:: HOW TO COMPLETE THIS TASK ::
Once you have read the entries below, write them all out again exactly.
##### DATA TO USE
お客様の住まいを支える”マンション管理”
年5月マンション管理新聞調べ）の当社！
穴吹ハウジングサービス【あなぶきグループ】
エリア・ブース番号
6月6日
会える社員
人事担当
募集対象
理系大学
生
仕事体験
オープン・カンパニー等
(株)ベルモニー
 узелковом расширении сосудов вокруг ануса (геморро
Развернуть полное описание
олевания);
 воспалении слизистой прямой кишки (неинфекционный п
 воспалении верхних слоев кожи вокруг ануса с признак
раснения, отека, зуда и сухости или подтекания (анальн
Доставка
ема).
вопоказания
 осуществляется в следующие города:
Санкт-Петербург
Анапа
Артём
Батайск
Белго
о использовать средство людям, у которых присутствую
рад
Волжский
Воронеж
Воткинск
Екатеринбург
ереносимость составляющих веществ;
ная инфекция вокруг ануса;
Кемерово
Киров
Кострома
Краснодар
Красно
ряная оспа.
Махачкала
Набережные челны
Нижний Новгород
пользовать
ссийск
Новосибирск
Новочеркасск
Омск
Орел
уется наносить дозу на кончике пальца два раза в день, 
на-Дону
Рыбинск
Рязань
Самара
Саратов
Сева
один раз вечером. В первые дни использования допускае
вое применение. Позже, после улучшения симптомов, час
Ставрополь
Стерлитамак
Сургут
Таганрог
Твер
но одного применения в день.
##########
:: RESPONSE FOR THIS EXERCISE ::
お客様の住まいを支える”マンション管理”
年5月マンション管理新聞調べ）の当社！
穴吹ハウジングサービス【あなぶきグループ】
エリア・ブース番号
6月6日
会える社員
人事担当
募集対象
理系大学
生
仕事体験
オープン・カンパニー等
(株)ベルモニー
 узелковом расширении сосудов вокруг ануса (геморро
Развернуть полное описание
олевания);
 воспалении слизистой прямой кишки (неинфекционный п
 воспалении верхних слоев кожи вокруг ануса с признак
раснения, отека, зуда и сухости или подтекания (анальн
Доставка
ема).
вопоказания
 осуществляется в следующие города:
Санкт-Петербург
Анапа
Артём
Батайск
Белго
о использовать средство людям, у которых присутствую
рад
Волжский
Воронеж
Воткинск
Екатеринбург
ереносимость составляющих веществ;
ная инфекция вокруг ануса;
Кемерово
Киров
Кострома
Краснодар
Красно
ряная оспа.
Махачкала
Набережные челны
Нижний Новгород
пользовать
ссийск
Новосибирск
Новочеркасск
Омск
Орел
уется наносить дозу на кончике пальца два раза в день, 
на-Дону
Рыбинск
Рязань
Самара
Саратов
Сева
один раз вечером. В первые дни использования допускае
вое применение. Позже, после улучшения симптомов, час
Ставрополь
Стерлитамак
Сургут
Таганрог
Твер
но одного применения в день.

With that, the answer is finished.